CHARLESTON, S.C. (WCSC) - Medical professionals at the Medical University of South Carolina are using their expertise in minimizing the spread of infections to assist the community during the coronavirus pandemic.
The Back2Business program at MUSC is providing personalized safety plans for businesses, schools, government offices and more to help prevent the spread of coronavirus.
The Medical Director for the program, Dr. Lacey MenkinSmith says she’s concerned about the rise in cases.
"During lockdown we realized from a public health standpoint that not only did we need to worry about the physical health of our community, but also the economic impact during the pandemic," MenkinSmith said.
The newly formed program has already assisted dozens of businesses.
Through a survey and consultations the team provides a ‘playbook’ or protocols that businesses can follow to reduce risks. They incorporate safety guidelines from state health officials, the Center’s for Disease Control and Prevention, and the World Health Organization.

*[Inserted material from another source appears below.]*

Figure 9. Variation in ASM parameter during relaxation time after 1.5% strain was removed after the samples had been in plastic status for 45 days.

The team also does site-visits and virtual visits if interested. They provide guidance on physical layouts and assess work flows.

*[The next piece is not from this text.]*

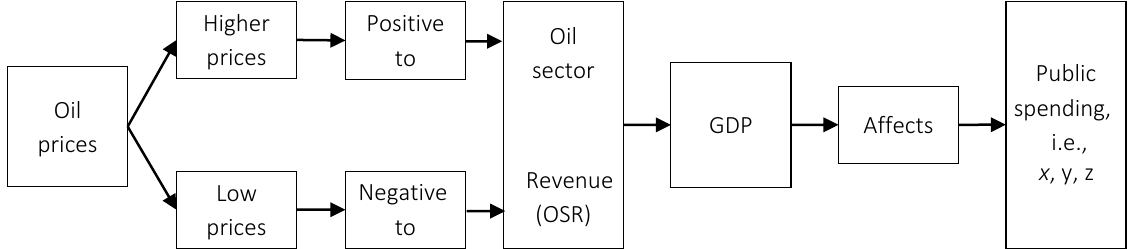
Figure 1. Process of governance of public spending by the oil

“One thing that’s huge is universal masking. There’s absolutely no reason for anybody to be in a workplace and not wearing a mask to limit spread,” MenkinSmith said.
Dockery's restaurant on Daniel Island is taking guidance from the Back2Business program.

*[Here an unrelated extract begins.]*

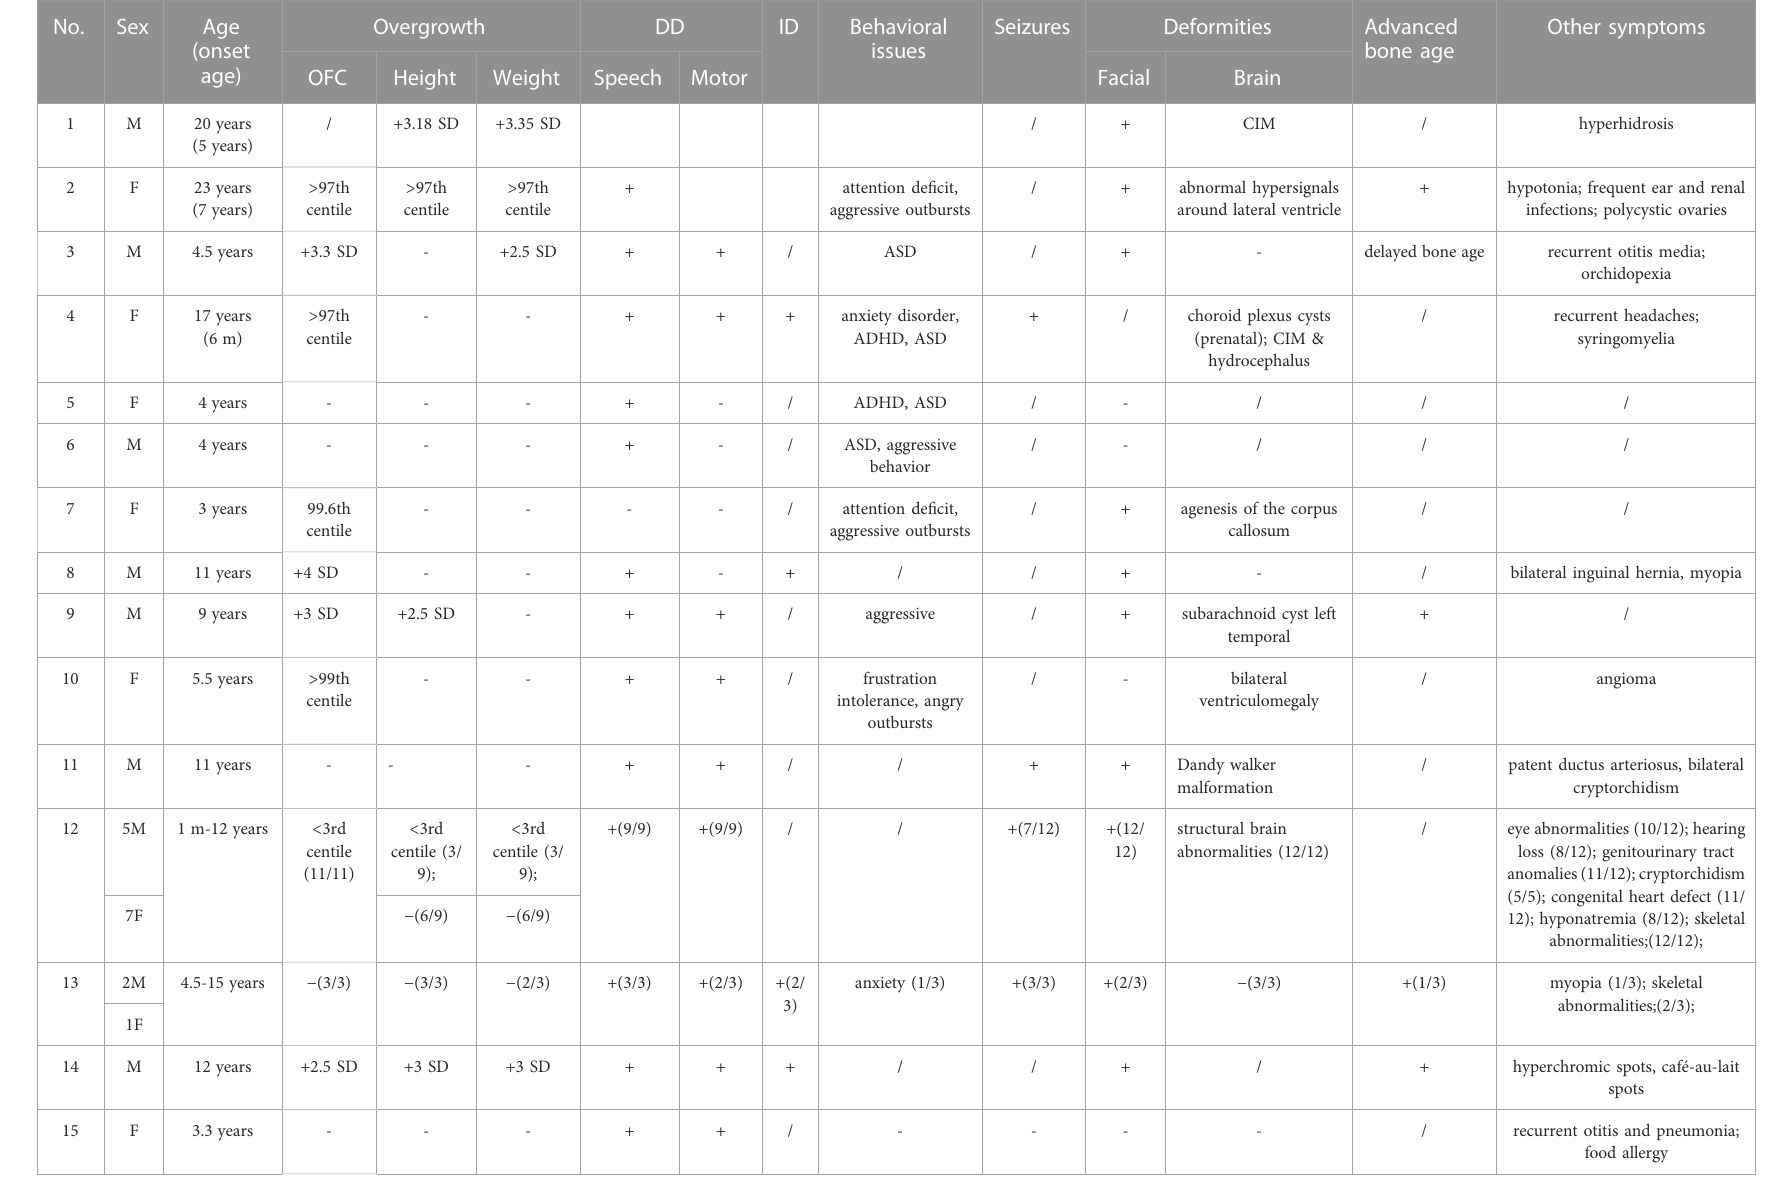
TABLE 2 Summary of clinical symptoms in patients with SETD2 gene mutation.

The Executive Chef Andy McLeod says the program has validated some of the measures they were already taking, but also helped them find ways to improve their safety precautions even more.
“We are really proud the way that MUSC has come in and helped us set up a safe space, and we’re proud of the way we’ve set it up,” McLeod said. “It’s hard to understand sometimes and it’s hard to accept the new way that we do things, but we’re doing it for everybody’s safety.”
Dockery's has one-way entrances and exits along with signs and arrows on the ground to direct the flow of foot traffic.
To limit contact, only one person is allowed in the restroom at a time. Tables are spaced out in the dining area and there's limited capacity. The restaurant also requires all workers to wear a mask.
"Signage is something we've taken pretty seriously," McLeod said. "I think that helps raise the awareness for people when people get here to know it's something that we're taking seriously. It helps with flow, it's helping people know where to go."
You can fill out a Back2Business form here.
From there MUSC will provide you with pricing for the services you are interested in.
They also offer on-site or near-site coronavirus testing options for large employers.